ROAR029 colicin activity is dependent on LPS length. (a) SDS-polyacrylamide (14%) gel showing LPS reconstruction of rough E. coli MG1655 and E. coli TG1 strains. (b) Effect of ROAR029 biofilm extract on bacterial lawns of rough (MG1655 and TG1) and smooth (MG1655 wbbL+ and TG1 wbbL+) strains. (c) SDS-polyacrylamide gel (14%) of E. coli 536 wild type and LPS (rfaH, manB, waaG and waaC), capsule (kps15) and colanic acid (cpsG) mutants. (d) Effect of ROAR029 biofilm extract on E. coli 536 wild type and LPS mutants lawns. (e) Growth curves showing the effect of ROAR029 biofilm extract addition to cultures of E. coli 536 and mutants with different LPS lengths.
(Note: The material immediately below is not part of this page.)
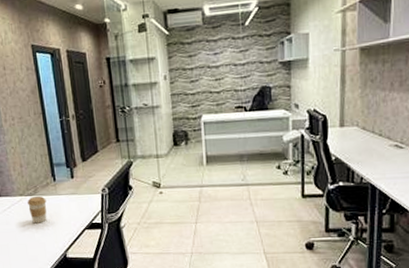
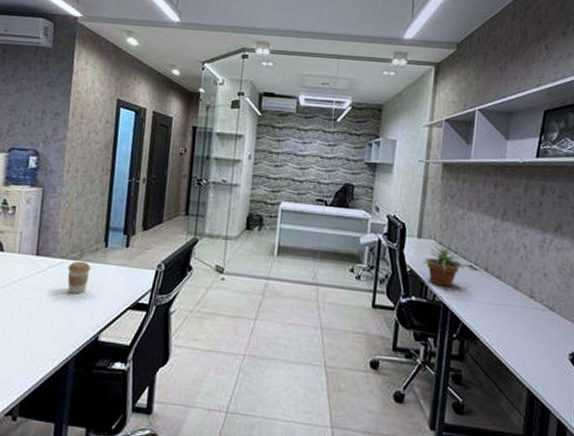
potted plant: none [347,131,391,169] -> present [422,245,465,287]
The graph shows means of eight independent wells from a representative experiment. ΔrfaHc, complemented rfaH mutant.

Figure 6

ROAR029 excludes MG1655F' from mixed biofilms. Percentage of ROAR029 pColR_Km, pColR– or pColR+ and MG1655F' after 24 h of mixed biofilms inoculated at different initial ratios (1:1, 1:10, 1:100 and 1:10 000).

Figure 7

Colicin R has enhanced activity towards biofilms of LF82. Differential effect of ROAR029 biofilm extract on planktonic (exponential and stationary phase) and biofilm cells (resuspended and non-resuspended) of two pathogenic E. coli strains, 55989 with full LPS and LF82 with no LPS. Survival was determined by CFU counts after 2-h exposure to equal quantities of ROAR029 biofilm extract containing colicin R. ***P<0.001.